The best tutorials are the ones that players barely realize they are experiencing.  They let players do exactly what they came to do.  Play!  They feed needed information as the game progresses.  Some of the better tutorials do this nearly imperceptibly by putting hints in non-player character dialogue, or introducing new tools only when they’re needed, and only after players have had the opportunity to master other things in the game.

Remember though that not every game needs a tutorial.  Think of the original Nintendo Entertainment System and its vast library of 100s of games.  My family must have owned 15 game cartridges, and I don’t remember any of them having a tutorial.  Perhaps we just didn’t own the right type of games.  But all of the NES games I can remember featured simple and intuitive controls.  You didn’t need anyone to tell you how to play Super Mario Brothers, because there were only two things to do; walk and jump.  Many players walked right into the first Goomba on Level 1-1 the first time they played.  But they didn’t need to be told they were supposed to jump on or over them.  They learned from experience and did better on their next try.
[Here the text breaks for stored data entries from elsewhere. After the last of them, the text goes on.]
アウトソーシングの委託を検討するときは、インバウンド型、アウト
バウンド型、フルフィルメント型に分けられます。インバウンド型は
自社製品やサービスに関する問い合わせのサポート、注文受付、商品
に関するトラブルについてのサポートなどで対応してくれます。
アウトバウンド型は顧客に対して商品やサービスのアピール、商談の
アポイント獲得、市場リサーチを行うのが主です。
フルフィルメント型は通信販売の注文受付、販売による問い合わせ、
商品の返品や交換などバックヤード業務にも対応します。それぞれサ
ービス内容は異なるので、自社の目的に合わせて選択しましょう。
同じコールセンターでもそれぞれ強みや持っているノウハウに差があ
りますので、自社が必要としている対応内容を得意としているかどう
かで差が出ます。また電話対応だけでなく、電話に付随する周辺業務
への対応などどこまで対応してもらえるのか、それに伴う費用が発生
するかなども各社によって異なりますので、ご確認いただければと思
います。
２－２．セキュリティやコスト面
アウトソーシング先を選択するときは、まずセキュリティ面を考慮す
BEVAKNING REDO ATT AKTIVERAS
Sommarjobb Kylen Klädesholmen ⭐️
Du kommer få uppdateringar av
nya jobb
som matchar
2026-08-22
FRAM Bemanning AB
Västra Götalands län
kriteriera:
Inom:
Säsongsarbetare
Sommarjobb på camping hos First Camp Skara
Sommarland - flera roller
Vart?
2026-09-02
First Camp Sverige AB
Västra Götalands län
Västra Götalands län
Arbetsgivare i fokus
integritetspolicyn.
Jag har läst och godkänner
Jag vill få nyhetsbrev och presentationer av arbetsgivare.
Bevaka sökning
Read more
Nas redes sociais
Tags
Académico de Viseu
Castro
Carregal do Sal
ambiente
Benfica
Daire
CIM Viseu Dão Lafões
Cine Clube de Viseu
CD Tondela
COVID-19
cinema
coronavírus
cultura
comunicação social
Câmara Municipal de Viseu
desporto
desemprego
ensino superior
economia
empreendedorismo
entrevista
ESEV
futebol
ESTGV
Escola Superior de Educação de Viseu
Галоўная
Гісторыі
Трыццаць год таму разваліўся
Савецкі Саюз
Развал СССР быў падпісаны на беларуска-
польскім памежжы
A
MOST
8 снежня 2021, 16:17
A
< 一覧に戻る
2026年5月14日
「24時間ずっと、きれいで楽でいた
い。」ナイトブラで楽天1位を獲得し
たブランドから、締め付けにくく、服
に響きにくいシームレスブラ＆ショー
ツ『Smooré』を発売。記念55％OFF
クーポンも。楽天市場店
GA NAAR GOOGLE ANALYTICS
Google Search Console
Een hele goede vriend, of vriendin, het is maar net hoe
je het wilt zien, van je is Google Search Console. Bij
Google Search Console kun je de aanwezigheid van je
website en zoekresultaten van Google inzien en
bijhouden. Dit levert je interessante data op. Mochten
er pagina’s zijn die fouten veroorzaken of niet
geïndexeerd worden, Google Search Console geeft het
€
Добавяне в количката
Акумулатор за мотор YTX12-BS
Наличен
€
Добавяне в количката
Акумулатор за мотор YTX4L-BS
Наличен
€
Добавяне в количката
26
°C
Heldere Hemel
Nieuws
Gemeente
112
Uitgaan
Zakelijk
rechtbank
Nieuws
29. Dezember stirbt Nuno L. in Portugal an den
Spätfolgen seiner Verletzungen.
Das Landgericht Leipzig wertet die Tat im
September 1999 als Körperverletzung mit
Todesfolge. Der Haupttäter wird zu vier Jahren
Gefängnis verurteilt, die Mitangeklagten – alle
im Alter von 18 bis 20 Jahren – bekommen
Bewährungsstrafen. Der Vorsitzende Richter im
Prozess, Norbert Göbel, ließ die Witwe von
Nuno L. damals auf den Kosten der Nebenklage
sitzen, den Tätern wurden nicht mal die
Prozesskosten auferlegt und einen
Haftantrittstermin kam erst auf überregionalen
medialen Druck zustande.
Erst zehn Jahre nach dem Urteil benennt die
When you design your tutorial, think of the verbs your player will do as they play.  These verbs could include actions like jump, walk, buy, or attack.  Ideally, the mechanisms to perform these actions should be somewhat intuitive, because they mirror controls that other games use.  Even if your player hasn't played other video games, the essential functions of the game should be something incredibly simple.  Click something to select it.  Push A to jump.  Move the joystick to walk.  Anyone would discover these actions quickly because they're what people naturally do when they have a mouse or game controller in their hands.

If user testing shows that some players just aren't getting it, your first move should be to simplify the controls.  If that's not possible and a tutorial is necessary, feed information on how to perform specific actions only when the player has already had motivation to want to do them.  That way, you are giving players information they already know they want.  If you tell them how to do something before they know why they would want to do it, the game feels more like a step by step activity.  Motivation is the key to making learning enjoyable.

Remember that you and your staff can’t learn how to play your game.  You already know it.  You cannot judge the usability of your game or gauge its need for a tutorial because it came from your own minds.  Naturally, it makes sense to you.  It’s vital that you test your game with players who are completely unfamiliar with it.  Watch and observe and resist the temptation to show them what to do.  If they have troubles playing your game, that will reveal what needs to be simplified or made more clear.